The Shapiro–Wilk test of normality was conducted to determine whether age, BMI, AP, serum ferritin, SBP, DBP, glycemia, TG, HDLch, and serum iron were normally distributed. The results indicate that we must reject the null hypothesis for all variables except for glycemia (p = 0.115) and AP, which are the only ones with a normal distribution. Hence, nonparametric statistical tests were chosen for further analysis to ensure the validity of the results. In line with this approach, data for variables without a normal distribution were presented as median values with interquartile range (25–75th percentile) to accurately reflect their distribution.

5. Conclusions

Our findings confirm the association of pediatric obesity, hepatic steatosis, and MetS. Abdominal circumference, triglycerides, and HDLch were the most relevant indicators for MetS. Additionally, we observed significant alterations in iron metabolism, with lower serum iron levels and increased ferritin levels correlating with the severity of MetS and hepatic steatosis.

Liver ultrasound findings reinforced the link between MetS and hepatic alterations, demonstrating a progressive increase in hepatic echogenicity with worsening metabolic status.

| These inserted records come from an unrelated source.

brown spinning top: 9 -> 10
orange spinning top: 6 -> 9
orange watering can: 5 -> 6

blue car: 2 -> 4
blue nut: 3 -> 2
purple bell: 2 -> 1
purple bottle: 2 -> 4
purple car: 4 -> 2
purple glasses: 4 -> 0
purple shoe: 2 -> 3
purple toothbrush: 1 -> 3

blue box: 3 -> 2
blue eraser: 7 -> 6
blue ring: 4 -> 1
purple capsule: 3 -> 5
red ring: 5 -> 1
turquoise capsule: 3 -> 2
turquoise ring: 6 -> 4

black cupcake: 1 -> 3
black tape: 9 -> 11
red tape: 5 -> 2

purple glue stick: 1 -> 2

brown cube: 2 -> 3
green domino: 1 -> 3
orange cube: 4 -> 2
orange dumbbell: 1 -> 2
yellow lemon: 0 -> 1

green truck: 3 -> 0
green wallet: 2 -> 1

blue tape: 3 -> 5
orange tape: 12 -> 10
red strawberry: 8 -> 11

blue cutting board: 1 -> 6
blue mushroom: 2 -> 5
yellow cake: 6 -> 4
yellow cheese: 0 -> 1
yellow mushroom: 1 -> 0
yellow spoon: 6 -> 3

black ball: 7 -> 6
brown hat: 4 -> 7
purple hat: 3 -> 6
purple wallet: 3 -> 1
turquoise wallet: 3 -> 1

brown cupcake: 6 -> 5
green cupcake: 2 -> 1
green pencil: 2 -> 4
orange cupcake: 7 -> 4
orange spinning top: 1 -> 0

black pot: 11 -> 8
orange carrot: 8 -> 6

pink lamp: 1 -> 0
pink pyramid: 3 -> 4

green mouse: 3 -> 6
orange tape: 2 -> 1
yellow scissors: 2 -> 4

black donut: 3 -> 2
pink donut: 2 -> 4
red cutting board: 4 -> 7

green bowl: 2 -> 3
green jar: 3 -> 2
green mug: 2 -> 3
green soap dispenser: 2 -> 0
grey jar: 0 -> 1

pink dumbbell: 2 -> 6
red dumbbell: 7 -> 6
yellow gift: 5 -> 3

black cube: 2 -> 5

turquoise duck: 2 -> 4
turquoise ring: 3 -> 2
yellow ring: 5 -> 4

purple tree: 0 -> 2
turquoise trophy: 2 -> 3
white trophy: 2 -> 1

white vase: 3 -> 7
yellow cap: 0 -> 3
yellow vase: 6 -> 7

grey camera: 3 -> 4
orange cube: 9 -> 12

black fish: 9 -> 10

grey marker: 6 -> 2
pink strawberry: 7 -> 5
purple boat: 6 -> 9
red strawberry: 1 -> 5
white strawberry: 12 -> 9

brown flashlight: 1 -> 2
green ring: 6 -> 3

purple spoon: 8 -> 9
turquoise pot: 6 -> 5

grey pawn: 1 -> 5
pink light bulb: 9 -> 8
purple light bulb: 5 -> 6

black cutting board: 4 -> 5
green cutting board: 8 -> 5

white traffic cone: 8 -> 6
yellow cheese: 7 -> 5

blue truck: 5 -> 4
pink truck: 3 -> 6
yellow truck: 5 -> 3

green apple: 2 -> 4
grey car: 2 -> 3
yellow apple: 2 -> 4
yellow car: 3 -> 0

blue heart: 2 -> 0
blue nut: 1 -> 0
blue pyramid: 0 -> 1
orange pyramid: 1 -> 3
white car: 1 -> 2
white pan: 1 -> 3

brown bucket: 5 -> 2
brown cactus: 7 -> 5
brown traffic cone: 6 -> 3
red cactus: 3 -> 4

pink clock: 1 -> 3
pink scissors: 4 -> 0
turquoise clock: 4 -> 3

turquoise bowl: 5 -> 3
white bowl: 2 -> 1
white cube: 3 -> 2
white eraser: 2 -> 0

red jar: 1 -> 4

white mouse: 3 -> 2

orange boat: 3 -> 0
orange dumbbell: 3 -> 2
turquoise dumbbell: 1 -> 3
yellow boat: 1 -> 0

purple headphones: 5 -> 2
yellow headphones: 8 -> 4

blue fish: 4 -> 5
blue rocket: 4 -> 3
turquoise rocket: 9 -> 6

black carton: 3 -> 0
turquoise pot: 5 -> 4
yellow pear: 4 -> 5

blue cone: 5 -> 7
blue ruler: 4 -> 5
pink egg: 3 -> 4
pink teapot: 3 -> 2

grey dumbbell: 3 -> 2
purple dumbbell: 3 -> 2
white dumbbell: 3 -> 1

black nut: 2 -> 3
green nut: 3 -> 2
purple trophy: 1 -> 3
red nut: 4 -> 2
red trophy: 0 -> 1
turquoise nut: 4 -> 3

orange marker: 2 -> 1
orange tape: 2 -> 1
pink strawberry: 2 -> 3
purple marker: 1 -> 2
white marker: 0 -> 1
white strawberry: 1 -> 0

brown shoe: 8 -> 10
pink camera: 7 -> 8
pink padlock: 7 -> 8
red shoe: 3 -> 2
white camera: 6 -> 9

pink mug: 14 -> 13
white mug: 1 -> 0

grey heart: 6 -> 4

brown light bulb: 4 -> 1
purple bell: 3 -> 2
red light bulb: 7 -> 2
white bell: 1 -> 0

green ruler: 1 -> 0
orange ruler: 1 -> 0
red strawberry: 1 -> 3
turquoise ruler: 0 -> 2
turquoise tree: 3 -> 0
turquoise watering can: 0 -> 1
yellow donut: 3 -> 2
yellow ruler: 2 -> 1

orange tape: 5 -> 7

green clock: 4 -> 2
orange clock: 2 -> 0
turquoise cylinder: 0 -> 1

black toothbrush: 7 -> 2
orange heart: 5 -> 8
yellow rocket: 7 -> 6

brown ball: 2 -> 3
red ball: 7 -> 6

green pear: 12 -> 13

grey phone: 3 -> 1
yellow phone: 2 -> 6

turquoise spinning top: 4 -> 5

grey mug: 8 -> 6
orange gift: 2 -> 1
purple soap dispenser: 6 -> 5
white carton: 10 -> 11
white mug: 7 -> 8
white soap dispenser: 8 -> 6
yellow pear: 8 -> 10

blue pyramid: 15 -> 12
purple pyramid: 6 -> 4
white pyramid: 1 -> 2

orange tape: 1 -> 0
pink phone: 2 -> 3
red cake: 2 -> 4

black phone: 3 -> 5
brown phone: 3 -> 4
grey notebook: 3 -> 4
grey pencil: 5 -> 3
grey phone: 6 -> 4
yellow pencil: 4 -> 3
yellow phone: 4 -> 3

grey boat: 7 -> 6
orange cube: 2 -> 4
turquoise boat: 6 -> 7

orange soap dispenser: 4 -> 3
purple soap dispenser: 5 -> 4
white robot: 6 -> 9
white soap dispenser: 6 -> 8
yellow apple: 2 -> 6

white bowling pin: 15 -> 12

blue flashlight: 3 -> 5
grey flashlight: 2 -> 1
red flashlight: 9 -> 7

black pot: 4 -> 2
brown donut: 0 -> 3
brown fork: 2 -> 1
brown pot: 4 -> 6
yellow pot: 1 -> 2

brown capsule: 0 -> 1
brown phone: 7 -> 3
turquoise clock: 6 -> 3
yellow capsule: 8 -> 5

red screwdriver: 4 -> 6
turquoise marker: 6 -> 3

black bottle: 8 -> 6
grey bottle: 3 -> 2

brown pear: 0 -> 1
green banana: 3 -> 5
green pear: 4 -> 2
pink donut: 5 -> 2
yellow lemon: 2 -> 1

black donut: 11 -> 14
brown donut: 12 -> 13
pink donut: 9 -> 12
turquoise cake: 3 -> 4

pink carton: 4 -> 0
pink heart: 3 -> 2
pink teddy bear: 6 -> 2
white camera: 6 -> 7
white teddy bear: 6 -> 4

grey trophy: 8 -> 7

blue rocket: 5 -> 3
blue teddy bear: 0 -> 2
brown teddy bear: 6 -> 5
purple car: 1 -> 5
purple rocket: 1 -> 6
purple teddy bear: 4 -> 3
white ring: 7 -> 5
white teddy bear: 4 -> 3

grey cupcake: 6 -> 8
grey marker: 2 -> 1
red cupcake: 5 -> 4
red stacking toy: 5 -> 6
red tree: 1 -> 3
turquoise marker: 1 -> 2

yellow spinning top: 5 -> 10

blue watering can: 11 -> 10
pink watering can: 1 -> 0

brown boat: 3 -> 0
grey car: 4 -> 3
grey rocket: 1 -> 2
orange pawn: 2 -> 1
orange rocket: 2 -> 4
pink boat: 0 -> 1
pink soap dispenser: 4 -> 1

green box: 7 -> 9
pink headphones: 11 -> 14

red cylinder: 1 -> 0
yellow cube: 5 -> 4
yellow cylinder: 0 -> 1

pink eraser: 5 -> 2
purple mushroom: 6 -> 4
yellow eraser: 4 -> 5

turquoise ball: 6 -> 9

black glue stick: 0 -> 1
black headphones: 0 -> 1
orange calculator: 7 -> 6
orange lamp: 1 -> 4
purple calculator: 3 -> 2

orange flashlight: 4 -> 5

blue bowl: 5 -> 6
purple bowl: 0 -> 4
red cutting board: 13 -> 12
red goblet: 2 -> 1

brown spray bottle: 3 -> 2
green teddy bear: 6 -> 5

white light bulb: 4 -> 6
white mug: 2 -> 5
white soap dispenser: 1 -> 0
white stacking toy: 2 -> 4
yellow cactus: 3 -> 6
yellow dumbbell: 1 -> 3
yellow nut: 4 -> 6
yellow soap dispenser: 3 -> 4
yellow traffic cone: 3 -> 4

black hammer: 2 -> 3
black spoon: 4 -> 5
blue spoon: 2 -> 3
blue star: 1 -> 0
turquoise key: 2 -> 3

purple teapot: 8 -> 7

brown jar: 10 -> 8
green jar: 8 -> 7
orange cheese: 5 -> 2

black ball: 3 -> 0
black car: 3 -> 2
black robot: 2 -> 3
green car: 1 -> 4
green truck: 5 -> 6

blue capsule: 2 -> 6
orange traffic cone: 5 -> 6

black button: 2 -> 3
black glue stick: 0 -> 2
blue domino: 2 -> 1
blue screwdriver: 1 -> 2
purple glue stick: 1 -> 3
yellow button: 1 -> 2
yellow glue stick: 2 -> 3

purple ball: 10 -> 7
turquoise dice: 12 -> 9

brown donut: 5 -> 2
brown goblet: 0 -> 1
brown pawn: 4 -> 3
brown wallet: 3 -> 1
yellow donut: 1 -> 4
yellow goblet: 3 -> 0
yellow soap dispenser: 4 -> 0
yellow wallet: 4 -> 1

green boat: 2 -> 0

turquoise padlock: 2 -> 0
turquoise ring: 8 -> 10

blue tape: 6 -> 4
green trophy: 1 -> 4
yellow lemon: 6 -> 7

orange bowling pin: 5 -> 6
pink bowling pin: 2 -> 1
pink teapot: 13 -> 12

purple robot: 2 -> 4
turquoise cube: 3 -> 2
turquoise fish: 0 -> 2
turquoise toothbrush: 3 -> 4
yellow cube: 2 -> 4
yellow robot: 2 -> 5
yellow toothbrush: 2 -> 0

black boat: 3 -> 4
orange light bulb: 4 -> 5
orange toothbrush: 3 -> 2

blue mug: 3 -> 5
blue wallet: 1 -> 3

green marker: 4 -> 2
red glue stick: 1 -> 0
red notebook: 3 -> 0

The relationship between iron metabolism markers and hepatic steatosis severity further supports the role of ferritin as an accessible biomarker for identifying children at risk of metabolic and hepatic complications. These insights highlight the potential utility of ferritin in clinical screening and risk stratification.

Future prospective, longitudinal studies are necessary to clarify the causal pathways from obesity to metabolic dysfunction and hepatic alterations, and to inform targeted prevention and intervention strategies in pediatric populations.